The action of Book 3 (out of four) is set during March 16–22, 1917. In Book 3, the Romanov dynasty ends and the revolution starts to roll out from Petrograd toward Moscow and the Russian provinces. The dethroned Emperor Nikolai II makes his farewell to the Army and is kept under guard with his family. In Petrograd, the Provisional Government and the Soviet of Workers’ and Soldiers’ Deputies continue to exercise power in parallel. The war hero Lavr Kornilov is appointed military chief of Petrograd. But the Soviet’s “Order No. 1” reaches every soldier, undermining the officer corps and shaking the Army to its foundations. Many officers, including the head of the Baltic Fleet, the progressive Admiral Nepenin, are murdered. Black Sea Fleet Admiral Kolchak holds the revolution at bay; meanwhile, Grand Duke Nikolai Nikolaevich, the emperor’s uncle, makes his way to military headquarters, naïvely thinking he will be allowed to take the Supreme Command.
We remind Solzhenitsyn readers of the overall sequence of the 10-volume Red Wheel:
Node I: August 1914, Books 1 & 2 (Farrar, Straus & Giroux, published in one volume)
Node II: November 1916, Books 1 & 2 (Farrar, Straus & Giroux, published in one volume)
Node III: March 1917, Book 1 (University of Notre Dame Press)
Node III: March 1917, Book 2 (University of Notre Dame Press)
Node III: March 1917, Book 3 (University of Notre Dame Press)

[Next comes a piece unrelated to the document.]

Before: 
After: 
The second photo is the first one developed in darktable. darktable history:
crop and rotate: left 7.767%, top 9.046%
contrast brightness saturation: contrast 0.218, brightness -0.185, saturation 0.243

Node III: March 1917, Book 4 (forthcoming—University of Notre Dame Press)
Node IV: April 1917, Book 1 (forthcoming—University of Notre Dame Press)

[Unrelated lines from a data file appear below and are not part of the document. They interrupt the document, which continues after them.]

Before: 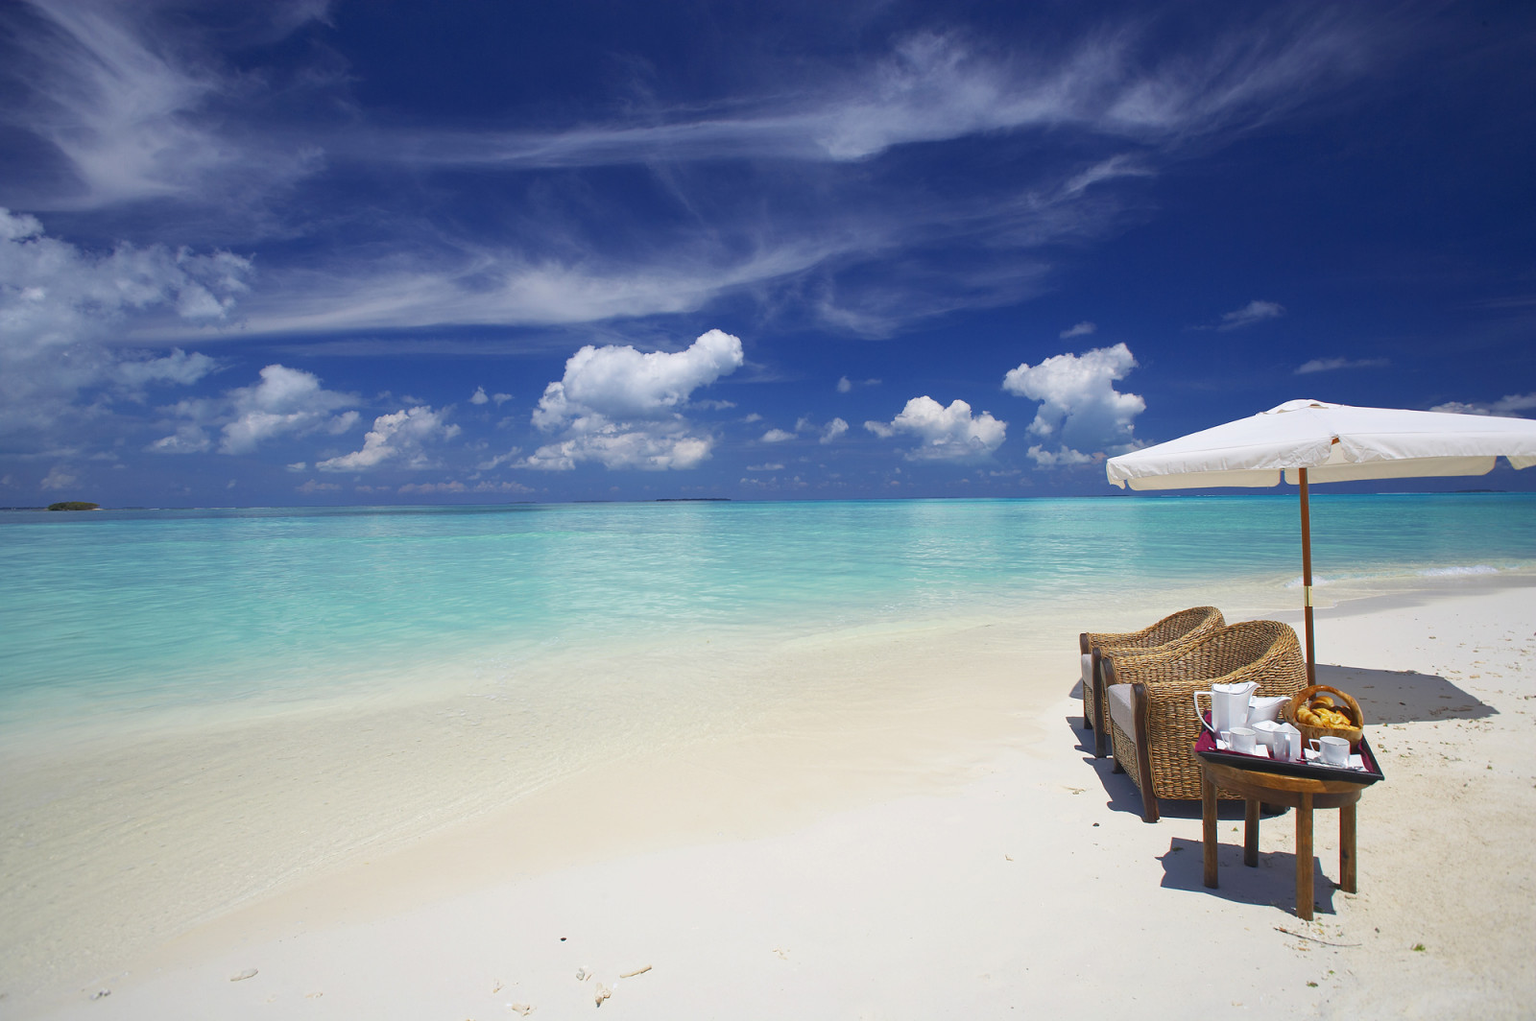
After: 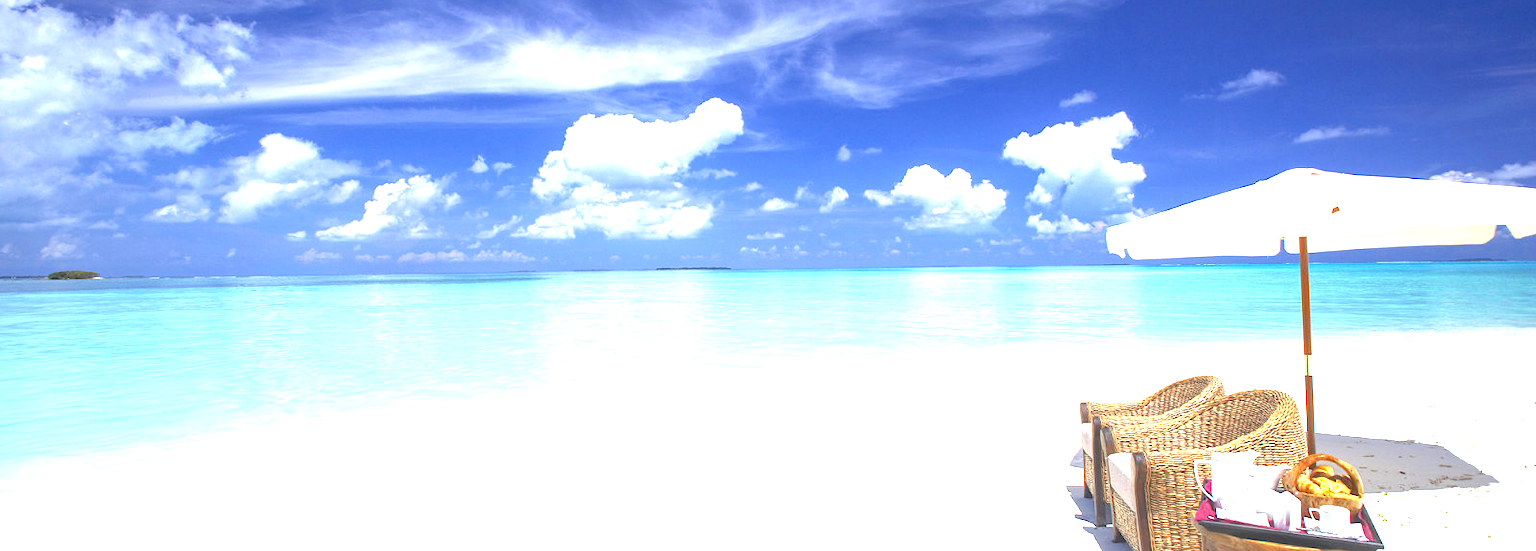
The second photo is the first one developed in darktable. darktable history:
local contrast: detail 117%
exposure: black level correction 0, exposure 1.739 EV, compensate highlight preservation false
crop and rotate: top 22.699%, bottom 23.317%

Node IV: April 1917, Book 2 (forthcoming—University of Notre Dame Press)
To inform readers about Solzhenitsyn’s system of “Nodes”, and also to explain the definitive term “Node” (instead of the older “Knot”), here is a portion of the Publisher’s Note that accompanies each of the Notre Dame volumes:
The English translations by H.T. Willetts of August 1914 and November 1916, published by Farrar, Straus and Giroux in 1989 and 1999, respectively, appeared as Knot I and Knot II. The present translation, in accordance with the wishes of the Solzhenitsyn estate, has chosen the term “Node” as more faithful to the author’s intent. Both terms refer, as in mathematics, to discrete points on a continuous line. In a 1983 interview with Bernard Pivot, Aleksandr Solzhenitsyn described his narrative concept as follows: “The Red Wheel is the narrative of revolution in Russia, its movement through the whirlwind of revolution. This is an immense scope of material, and . . . it would be impossible to describe this many events and this many characters over such a lengthy stretch of time. That is why I have chosen the method of nodal points, or Nodes. I select short segments of time, of two or three weeks’ duration, where the most vivid events unfold, or else where the decisive causes of future events are formed. And I describe in detail only these short segments. These are the Nodes. Through these nodal points I convey the general vector, the overall shape of this complex curve.”